_Enunciado 1:_ No trecho, em que data se considerou provado que a obra do edifício foi entregue ao A?
_Enunciado 2:_ Transcreva do trecho tudo o que vai de "I) 0 que in" até "os factos provados.".

--- Trecho fornecido ---

H) Mesmo por analogia, o n.º 3 do art. 186º do CPC estipula que, se o réu contestar, apesar de arguir a ineptidão, ou neste caso a condenação em quantidade superior ou em objecto diverso não se julgará procedente a arguição quando se verificar que a petição inicial tenha sido convenientemente interpretada,

I) 0 que in casu sucedeu, pois os RR contestaram e defenderam-se em julgamento.

J) As audiências de julgamento sucederam-se, o assunto foi discutido até à exaustão e então plasmado na sentença, com os factos provados.

K) É com surpresa, que após toda a discussão, vêm os RR invocar que nada sabiam, que nada poderia ser julgado e que em nada poderia ser os RR condenados e mais surpreendido com a confirmação desta tese pela Relação.

L) Tanto mais que considerou provado o facto em que a obra do edifício … foi entregue ao A no dia 16/09/2011.

M) Ora, com este facto provado e estando na posse do contrato e das suas obrigações, nomeadamente as penalizações nele inscritas, não poderia deixar de ser dado provimento ao A.

N) Pois se o A. identificou separadamente os factos relativos ao edifício Pacifico, se identificou os contratos, se alegou os direitos e obrigações, pretendia portanto que essa matéria fosse discutida e decidida.

O) A realização da justiça no caso concreto deve ser conseguida no quadro dos princípios estruturantes do processo civil, como são os princípios do dispositivo, do contraditório, da igualdade das partes e da imparcialidade do juiz, traves mestras do princípio fundamental do processo equitativo proclamado no artigo 20º, n.º 4, da Constituição da República.

--- Dados fornecidos ---

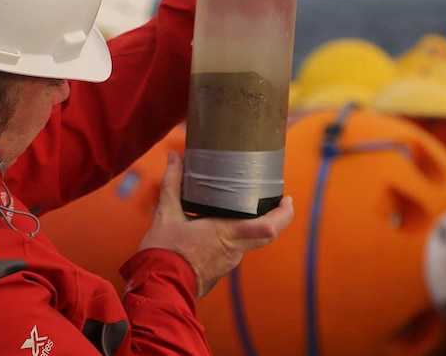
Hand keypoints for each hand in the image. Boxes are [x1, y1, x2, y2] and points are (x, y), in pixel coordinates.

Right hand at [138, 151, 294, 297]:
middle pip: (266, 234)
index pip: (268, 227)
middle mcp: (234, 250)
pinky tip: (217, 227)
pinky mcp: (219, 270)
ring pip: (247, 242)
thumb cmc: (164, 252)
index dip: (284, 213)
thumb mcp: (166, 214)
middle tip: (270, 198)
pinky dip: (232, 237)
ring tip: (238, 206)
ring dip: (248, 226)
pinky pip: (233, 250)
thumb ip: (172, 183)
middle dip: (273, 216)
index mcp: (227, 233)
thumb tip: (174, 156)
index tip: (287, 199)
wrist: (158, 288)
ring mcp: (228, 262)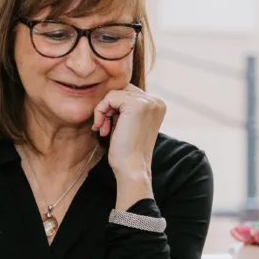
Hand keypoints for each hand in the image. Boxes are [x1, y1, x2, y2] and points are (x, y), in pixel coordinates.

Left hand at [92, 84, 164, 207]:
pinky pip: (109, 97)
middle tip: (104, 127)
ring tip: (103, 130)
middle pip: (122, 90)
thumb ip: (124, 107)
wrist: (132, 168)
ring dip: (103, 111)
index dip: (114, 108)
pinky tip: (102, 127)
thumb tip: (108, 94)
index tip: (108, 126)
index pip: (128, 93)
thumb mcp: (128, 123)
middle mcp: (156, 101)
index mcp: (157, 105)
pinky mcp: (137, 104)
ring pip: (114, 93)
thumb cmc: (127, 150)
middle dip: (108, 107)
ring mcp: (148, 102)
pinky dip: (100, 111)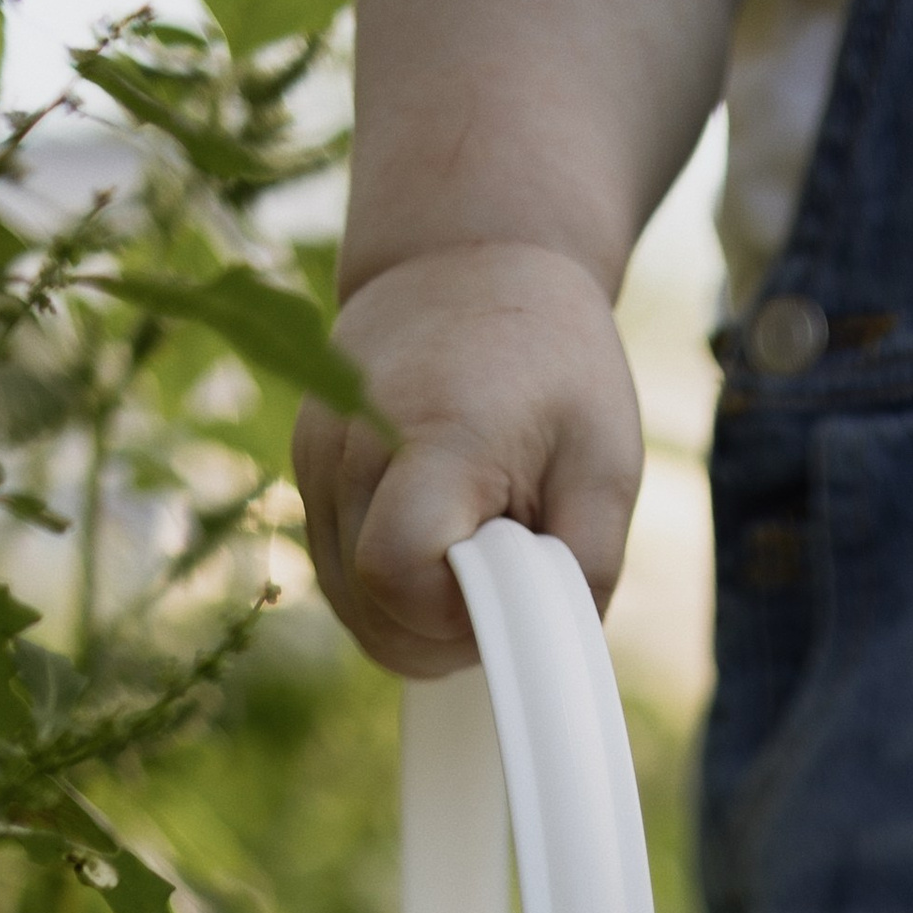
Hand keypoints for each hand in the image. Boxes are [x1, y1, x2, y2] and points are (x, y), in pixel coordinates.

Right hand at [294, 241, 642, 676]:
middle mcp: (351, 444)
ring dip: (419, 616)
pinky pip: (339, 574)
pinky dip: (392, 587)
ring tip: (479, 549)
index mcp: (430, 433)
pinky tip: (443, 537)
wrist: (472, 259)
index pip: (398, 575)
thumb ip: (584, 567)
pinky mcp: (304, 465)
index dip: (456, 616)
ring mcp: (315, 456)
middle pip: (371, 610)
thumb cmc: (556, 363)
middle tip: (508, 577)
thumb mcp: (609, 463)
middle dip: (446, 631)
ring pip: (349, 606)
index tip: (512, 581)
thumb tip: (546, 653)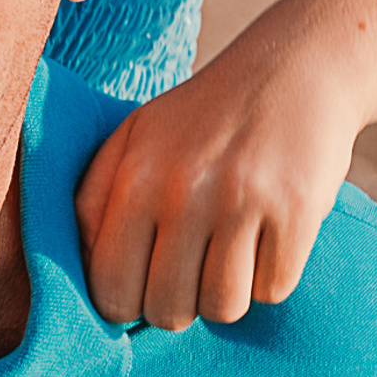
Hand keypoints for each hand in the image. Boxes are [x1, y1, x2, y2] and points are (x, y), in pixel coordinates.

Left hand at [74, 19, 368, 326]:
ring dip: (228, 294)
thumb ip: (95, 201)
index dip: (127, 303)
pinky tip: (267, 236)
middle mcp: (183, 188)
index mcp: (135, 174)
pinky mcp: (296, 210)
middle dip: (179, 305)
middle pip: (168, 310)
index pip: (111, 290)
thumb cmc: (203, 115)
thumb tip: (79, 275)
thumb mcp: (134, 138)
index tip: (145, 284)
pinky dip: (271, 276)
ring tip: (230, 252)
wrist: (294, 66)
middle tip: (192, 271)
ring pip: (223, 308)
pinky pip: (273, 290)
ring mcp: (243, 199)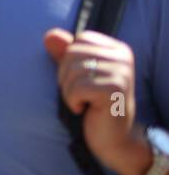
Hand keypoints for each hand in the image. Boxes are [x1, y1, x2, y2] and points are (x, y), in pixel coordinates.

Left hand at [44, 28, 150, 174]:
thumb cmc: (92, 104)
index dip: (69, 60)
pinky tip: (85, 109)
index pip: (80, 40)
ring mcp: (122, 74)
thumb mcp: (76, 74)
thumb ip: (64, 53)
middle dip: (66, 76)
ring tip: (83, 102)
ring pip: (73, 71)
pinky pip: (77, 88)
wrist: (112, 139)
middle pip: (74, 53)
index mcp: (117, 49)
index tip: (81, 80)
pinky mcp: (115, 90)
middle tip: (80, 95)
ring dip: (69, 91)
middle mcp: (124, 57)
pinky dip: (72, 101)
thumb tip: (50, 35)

---
--- Dados fornecidos ---

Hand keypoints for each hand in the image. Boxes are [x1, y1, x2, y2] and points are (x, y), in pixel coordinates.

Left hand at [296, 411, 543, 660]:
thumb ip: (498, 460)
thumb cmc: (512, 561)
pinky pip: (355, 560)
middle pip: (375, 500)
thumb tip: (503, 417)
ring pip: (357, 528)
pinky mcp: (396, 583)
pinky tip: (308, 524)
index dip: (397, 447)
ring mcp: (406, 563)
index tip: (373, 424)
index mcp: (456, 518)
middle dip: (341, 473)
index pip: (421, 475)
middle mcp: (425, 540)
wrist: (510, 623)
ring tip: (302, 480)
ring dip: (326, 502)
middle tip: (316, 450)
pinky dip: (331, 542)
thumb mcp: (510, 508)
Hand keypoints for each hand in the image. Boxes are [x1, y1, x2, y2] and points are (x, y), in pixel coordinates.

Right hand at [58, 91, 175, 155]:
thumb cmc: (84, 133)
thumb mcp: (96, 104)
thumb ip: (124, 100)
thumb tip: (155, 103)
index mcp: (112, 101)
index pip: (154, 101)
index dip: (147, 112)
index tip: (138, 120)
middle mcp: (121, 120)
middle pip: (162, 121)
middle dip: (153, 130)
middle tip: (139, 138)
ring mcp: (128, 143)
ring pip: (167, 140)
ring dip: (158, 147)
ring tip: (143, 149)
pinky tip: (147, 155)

---
--- Dados fornecidos ---

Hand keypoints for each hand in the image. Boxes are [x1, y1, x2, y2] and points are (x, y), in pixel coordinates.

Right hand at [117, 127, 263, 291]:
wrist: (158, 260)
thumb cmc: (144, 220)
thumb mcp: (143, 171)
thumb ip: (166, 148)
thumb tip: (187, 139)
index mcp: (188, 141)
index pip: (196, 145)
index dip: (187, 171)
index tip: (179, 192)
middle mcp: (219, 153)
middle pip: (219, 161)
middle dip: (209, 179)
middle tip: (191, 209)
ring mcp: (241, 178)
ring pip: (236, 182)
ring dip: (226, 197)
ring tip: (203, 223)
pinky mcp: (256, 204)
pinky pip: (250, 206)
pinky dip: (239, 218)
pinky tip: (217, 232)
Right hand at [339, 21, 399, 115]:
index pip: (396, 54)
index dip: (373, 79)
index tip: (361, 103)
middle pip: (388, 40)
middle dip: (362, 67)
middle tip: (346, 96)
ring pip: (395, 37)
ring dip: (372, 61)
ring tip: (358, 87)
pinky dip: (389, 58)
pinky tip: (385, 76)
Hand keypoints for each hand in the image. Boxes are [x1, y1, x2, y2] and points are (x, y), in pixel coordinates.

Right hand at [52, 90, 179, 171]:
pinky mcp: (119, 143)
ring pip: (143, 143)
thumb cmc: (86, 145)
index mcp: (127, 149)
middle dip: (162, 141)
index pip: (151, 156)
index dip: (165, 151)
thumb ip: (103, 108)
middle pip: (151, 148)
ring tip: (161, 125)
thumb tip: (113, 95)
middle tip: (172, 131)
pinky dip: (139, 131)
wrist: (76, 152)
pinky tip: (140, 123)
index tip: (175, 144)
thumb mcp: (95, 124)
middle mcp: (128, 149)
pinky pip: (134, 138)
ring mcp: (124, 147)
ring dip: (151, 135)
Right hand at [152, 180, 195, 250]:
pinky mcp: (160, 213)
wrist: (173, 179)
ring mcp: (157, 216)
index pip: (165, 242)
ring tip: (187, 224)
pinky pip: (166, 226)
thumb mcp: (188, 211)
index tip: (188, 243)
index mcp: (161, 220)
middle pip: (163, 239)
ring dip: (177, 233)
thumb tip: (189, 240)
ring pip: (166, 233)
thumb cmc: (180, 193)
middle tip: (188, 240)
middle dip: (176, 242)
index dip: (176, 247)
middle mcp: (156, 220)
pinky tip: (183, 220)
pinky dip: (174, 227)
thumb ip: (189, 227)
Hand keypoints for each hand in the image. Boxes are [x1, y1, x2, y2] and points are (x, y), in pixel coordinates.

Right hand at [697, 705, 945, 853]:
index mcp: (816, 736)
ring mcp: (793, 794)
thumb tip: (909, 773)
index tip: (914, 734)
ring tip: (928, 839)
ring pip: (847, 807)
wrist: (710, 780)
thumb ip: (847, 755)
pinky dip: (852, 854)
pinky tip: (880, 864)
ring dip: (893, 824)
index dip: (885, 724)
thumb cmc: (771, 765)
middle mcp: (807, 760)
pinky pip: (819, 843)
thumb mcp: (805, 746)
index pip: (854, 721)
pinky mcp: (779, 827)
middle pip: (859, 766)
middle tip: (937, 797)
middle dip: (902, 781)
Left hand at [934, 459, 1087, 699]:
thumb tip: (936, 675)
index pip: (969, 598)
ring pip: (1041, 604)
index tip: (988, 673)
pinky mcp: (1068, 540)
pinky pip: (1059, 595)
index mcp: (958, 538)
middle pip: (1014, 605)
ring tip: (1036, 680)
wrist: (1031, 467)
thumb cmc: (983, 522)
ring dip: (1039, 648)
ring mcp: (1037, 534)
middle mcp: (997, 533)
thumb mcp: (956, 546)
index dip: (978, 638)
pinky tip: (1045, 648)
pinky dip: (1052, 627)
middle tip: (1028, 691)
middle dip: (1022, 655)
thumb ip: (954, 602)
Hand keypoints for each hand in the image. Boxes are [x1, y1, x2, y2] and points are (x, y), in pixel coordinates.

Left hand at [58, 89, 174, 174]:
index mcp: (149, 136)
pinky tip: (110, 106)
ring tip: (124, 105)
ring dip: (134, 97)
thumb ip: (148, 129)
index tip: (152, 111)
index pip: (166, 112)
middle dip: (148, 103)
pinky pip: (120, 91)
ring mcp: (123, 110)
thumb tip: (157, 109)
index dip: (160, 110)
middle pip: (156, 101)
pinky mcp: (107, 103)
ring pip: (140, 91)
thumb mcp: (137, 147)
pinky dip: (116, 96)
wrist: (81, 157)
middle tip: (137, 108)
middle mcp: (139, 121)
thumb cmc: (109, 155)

---

_Resolução 1:_ No dia 16/09/2011.

_Resolução 2:_
I) 0 que in casu sucedeu, pois os RR contestaram e defenderam-se em julgamento.

J) As audiências de julgamento sucederam-se, o assunto foi discutido até à exaustão e então plasmado na sentença, com os factos provados.